- SOURCE INFORMATION -
------------------------------------------------------------------------

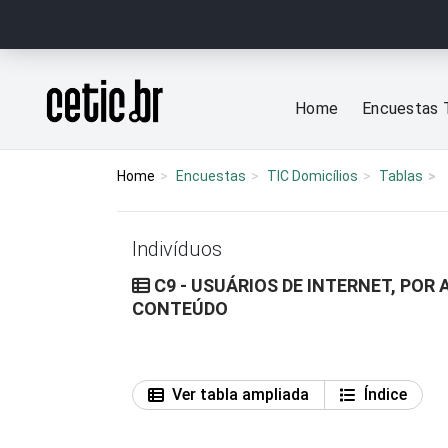
Ir para o conteúdo
Página inicial
Home
Encuestas 
Home
Encuestas
TIC Domicílios
Tablas
Indivíduos
C9 - USUÁRIOS DE INTERNET, POR
CONTEÚDO
Ver tabla ampliada
Índice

------------------------------------------------------------------------

- EXERCISE OBJECTIVE -
Skip every picture, and give the rest of the material above again exactly.

- RESPONSE -
Ir para o conteúdo
Página inicial
Home
Encuestas 
Home
Encuestas
TIC Domicílios
Tablas
Indivíduos
C9 - USUÁRIOS DE INTERNET, POR
CONTEÚDO
Ver tabla ampliada
Índice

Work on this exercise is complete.